● Exercise objective: For this exercise, please find the lines in the entries that include the word "afsnit" and copy them.

Dataset entries:

=-=-=-=-=

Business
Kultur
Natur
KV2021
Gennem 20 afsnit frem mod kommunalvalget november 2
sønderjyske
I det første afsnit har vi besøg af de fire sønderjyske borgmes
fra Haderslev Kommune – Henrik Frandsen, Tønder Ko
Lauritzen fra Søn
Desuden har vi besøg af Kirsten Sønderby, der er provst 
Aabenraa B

=-=-=-=-=

● Written solution:
Gennem 20 afsnit frem mod kommunalvalget november 2
I det første afsnit har vi besøg af de fire sønderjyske borgmes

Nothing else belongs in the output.